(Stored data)
--- --- ---

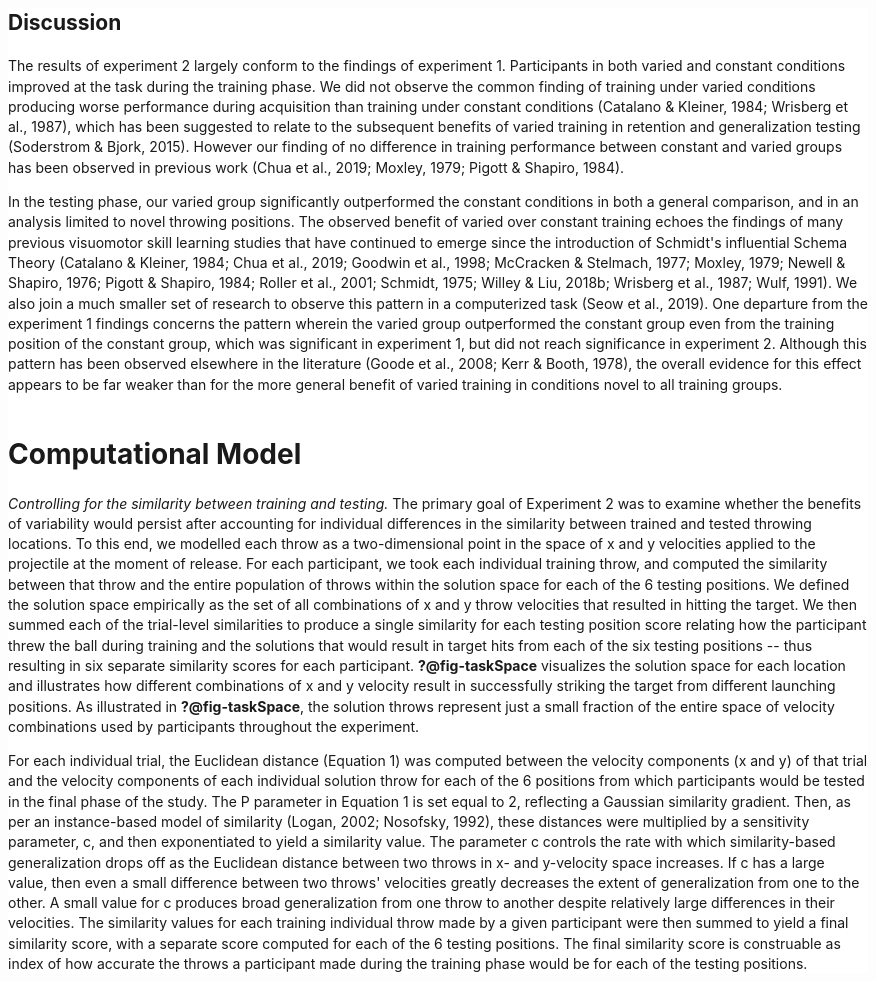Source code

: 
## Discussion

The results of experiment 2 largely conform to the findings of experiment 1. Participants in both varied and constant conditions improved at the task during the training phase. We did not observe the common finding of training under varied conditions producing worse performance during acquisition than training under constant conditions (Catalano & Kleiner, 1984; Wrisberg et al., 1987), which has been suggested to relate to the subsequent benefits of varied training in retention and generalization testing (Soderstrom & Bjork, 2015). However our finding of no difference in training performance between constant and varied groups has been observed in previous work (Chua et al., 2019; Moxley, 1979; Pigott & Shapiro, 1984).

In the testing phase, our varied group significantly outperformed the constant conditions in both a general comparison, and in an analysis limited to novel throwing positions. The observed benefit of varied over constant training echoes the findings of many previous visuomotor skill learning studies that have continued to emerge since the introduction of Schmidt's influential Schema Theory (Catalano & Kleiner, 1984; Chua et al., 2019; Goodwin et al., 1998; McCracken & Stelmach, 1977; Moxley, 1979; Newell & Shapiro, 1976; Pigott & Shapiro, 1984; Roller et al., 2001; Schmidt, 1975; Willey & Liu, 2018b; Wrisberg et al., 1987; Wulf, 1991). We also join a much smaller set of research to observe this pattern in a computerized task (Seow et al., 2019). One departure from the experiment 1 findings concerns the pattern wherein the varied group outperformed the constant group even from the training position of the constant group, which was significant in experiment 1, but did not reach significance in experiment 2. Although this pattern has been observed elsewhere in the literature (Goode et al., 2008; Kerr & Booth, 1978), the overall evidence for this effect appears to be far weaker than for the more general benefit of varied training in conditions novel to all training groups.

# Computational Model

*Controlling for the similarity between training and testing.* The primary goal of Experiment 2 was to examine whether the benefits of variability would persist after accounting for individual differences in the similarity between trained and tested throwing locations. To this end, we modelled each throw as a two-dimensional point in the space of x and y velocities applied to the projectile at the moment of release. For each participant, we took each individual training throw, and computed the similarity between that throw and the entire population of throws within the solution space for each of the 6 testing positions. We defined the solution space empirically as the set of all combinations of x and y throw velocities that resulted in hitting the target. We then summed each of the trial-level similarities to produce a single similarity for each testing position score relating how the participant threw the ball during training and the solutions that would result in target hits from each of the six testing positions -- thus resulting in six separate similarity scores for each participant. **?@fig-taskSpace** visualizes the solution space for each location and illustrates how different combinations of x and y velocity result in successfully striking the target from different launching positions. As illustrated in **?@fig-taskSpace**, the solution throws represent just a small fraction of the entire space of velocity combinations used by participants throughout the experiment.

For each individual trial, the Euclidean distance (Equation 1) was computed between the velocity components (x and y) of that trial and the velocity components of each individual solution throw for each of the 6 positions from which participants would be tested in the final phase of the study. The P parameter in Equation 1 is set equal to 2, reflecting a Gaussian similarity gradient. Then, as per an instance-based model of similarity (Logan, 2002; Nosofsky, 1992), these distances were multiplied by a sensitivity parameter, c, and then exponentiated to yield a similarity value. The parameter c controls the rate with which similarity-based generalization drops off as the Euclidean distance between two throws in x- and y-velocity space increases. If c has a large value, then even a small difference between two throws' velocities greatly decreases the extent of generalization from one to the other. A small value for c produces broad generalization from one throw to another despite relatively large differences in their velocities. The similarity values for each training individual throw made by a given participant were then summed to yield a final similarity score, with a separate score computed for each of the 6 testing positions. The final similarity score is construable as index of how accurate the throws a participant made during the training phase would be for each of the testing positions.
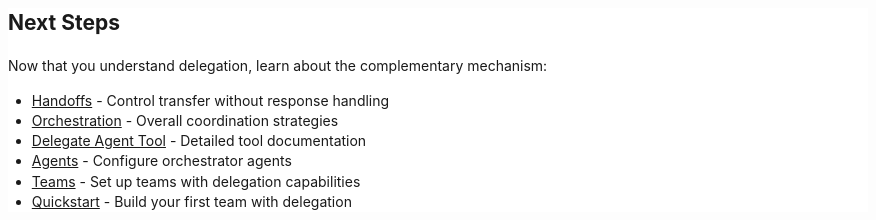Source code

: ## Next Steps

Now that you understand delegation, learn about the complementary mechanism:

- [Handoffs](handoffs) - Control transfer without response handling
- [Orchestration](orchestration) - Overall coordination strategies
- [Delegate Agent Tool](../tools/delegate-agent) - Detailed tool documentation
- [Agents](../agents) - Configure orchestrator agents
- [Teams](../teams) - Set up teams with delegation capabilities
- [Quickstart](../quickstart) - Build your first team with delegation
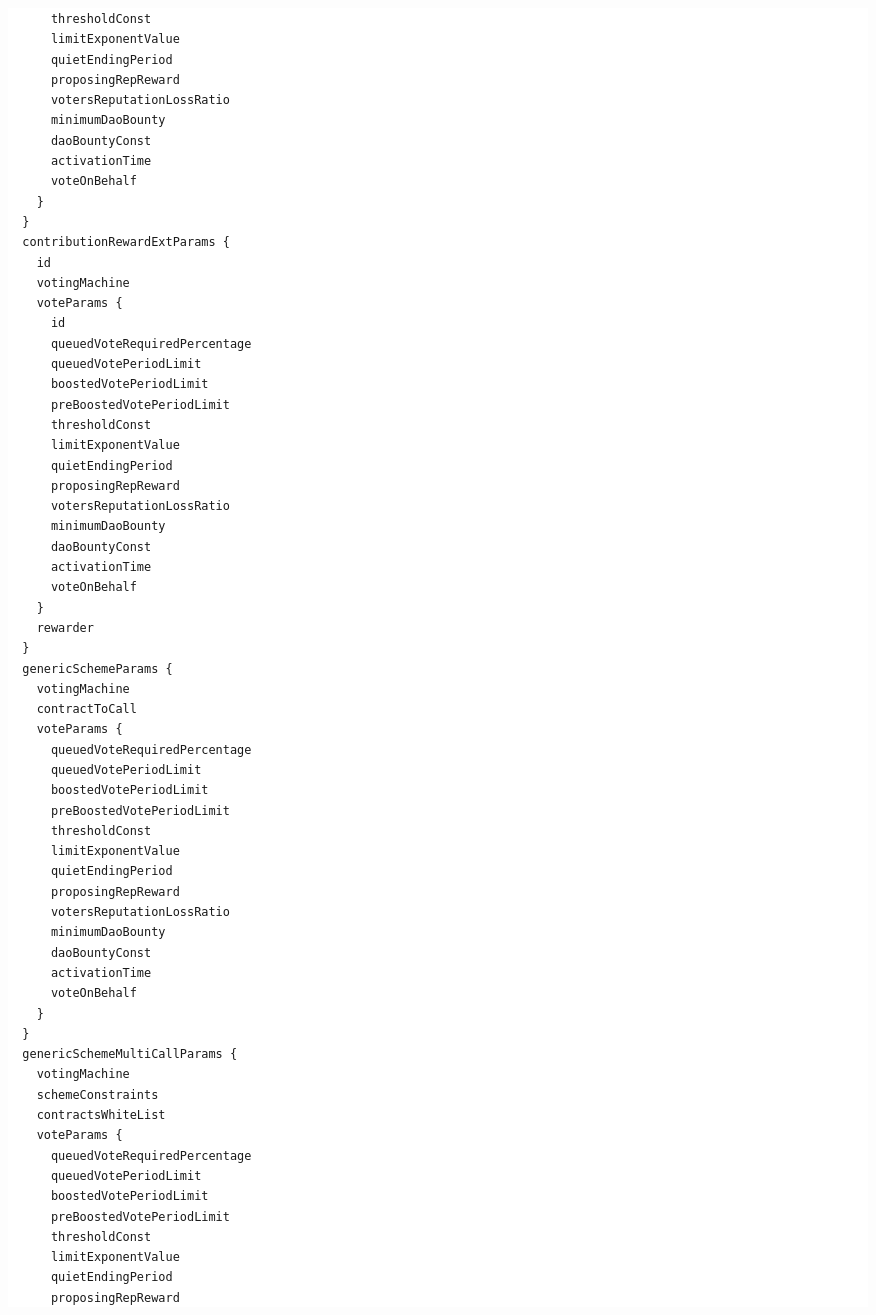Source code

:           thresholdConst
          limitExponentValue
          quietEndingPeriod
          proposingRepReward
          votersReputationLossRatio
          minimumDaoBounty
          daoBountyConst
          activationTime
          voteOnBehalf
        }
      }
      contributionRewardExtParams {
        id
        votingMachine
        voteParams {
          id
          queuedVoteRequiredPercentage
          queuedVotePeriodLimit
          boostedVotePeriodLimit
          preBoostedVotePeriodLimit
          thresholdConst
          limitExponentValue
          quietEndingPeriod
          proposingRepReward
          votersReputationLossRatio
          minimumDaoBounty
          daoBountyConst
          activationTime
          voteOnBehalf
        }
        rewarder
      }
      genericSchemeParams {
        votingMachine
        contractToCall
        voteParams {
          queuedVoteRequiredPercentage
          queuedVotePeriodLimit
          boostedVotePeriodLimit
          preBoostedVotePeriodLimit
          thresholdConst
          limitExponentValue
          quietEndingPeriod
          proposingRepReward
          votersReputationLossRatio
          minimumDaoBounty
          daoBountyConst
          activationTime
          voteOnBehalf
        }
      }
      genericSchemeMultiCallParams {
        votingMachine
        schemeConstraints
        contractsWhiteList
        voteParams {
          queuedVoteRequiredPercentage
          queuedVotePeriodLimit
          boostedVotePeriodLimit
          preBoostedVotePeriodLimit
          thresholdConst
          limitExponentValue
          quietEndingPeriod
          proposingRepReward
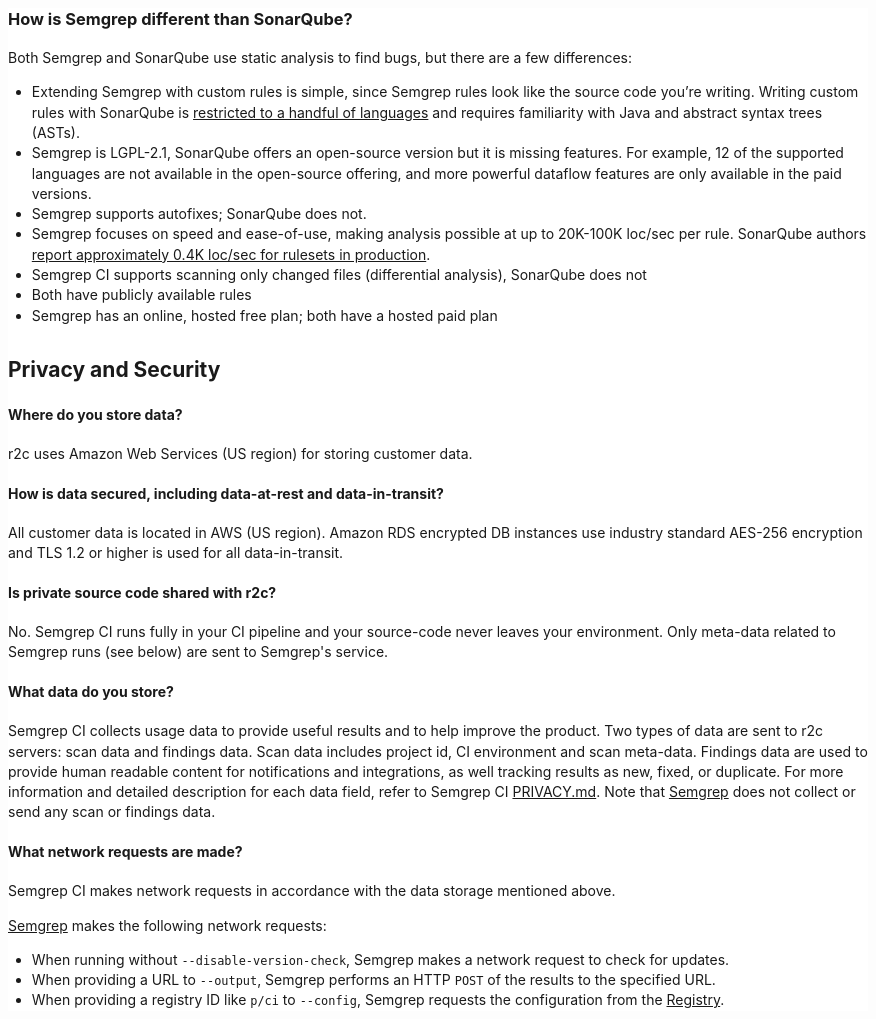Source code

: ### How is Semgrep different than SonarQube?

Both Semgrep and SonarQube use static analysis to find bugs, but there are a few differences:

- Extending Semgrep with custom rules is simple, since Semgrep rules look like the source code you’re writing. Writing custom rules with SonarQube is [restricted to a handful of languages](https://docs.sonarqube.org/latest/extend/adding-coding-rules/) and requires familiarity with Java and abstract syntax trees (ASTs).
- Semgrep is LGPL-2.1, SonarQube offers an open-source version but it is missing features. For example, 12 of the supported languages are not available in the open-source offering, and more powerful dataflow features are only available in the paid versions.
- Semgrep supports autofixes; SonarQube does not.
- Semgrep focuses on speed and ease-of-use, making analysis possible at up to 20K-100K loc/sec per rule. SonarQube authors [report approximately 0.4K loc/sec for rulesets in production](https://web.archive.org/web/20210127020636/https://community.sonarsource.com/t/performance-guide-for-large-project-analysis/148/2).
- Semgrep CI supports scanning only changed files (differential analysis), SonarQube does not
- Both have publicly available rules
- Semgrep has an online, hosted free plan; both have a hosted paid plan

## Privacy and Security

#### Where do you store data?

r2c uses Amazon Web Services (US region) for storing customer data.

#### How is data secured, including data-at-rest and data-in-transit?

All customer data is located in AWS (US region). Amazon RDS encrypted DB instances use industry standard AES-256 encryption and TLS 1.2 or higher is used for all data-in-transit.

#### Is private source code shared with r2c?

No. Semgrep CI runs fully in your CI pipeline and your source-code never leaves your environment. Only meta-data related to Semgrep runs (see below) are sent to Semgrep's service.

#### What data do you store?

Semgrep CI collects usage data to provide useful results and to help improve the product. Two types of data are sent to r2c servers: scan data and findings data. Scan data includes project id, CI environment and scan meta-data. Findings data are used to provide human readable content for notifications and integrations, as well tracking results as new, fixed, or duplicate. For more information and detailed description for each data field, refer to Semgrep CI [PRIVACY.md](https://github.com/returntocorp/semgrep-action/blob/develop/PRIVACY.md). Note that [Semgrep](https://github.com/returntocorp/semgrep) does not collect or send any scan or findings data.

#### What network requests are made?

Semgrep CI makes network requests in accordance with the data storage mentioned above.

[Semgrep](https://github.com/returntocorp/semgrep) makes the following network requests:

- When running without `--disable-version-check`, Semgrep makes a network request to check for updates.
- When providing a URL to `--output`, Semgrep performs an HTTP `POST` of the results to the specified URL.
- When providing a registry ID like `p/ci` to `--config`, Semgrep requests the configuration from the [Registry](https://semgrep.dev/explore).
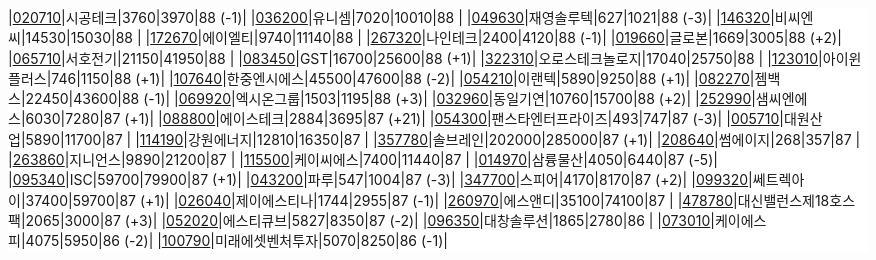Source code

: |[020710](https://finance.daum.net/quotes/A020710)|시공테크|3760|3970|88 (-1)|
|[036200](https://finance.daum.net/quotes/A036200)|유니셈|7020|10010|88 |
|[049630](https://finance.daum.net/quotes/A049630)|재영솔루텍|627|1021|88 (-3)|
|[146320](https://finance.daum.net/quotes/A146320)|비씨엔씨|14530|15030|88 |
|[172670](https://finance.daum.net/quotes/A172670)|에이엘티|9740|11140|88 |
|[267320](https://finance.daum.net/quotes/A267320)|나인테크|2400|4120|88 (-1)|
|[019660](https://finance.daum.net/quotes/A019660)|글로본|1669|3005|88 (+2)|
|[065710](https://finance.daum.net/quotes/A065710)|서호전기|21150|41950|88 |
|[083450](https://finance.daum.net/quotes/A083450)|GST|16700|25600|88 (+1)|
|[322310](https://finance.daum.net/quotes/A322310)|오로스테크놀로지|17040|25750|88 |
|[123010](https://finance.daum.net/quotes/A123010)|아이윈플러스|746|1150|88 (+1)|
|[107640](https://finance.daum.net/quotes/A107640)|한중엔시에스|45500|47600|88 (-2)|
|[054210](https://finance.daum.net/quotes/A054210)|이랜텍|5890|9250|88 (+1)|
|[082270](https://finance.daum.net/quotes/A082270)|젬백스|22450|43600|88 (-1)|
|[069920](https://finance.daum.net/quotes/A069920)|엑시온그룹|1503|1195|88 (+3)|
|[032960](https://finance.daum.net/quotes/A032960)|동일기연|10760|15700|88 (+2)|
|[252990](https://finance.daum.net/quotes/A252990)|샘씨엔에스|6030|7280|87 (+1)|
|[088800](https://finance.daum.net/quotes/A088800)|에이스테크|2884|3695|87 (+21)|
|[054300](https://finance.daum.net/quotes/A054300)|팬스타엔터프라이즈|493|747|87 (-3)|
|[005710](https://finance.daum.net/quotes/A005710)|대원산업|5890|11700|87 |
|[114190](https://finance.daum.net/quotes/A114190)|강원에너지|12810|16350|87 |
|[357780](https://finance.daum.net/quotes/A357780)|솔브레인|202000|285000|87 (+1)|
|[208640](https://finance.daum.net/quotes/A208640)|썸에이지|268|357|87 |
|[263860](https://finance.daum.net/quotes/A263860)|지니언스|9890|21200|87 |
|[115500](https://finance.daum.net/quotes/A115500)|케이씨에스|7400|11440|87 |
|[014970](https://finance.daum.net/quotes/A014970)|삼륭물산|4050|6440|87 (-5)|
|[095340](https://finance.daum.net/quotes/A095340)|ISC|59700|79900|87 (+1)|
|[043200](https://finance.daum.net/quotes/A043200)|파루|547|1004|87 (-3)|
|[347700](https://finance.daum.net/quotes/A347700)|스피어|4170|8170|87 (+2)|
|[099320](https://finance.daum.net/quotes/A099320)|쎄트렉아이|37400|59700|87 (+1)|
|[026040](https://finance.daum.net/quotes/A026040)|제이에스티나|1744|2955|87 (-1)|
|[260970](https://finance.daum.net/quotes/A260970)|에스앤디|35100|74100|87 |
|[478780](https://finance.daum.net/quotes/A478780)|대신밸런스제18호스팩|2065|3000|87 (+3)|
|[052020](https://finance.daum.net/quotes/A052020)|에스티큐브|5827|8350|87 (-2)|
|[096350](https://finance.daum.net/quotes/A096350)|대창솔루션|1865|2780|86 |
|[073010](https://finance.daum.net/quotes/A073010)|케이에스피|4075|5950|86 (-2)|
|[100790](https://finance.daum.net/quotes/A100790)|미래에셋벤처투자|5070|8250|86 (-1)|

--- --- ---

_WORK TO BE COMPLETED:_
Change "delegation" to "orchestration" in the lines between the one holding "For each individual" and the one holding "Now that you", inclusive, and keep all other text unchanged. Give back only those lines, and leave the pictures out.

_TASK OUTPUT:_
For each individual trial, the Euclidean distance (Equation 1) was computed between the velocity components (x and y) of that trial and the velocity components of each individual solution throw for each of the 6 positions from which participants would be tested in the final phase of the study. The P parameter in Equation 1 is set equal to 2, reflecting a Gaussian similarity gradient. Then, as per an instance-based model of similarity (Logan, 2002; Nosofsky, 1992), these distances were multiplied by a sensitivity parameter, c, and then exponentiated to yield a similarity value. The parameter c controls the rate with which similarity-based generalization drops off as the Euclidean distance between two throws in x- and y-velocity space increases. If c has a large value, then even a small difference between two throws' velocities greatly decreases the extent of generalization from one to the other. A small value for c produces broad generalization from one throw to another despite relatively large differences in their velocities. The similarity values for each training individual throw made by a given participant were then summed to yield a final similarity score, with a separate score computed for each of the 6 testing positions. The final similarity score is construable as index of how accurate the throws a participant made during the training phase would be for each of the testing positions.
Source code

: ## Next Steps

Now that you understand orchestration, learn about the complementary mechanism:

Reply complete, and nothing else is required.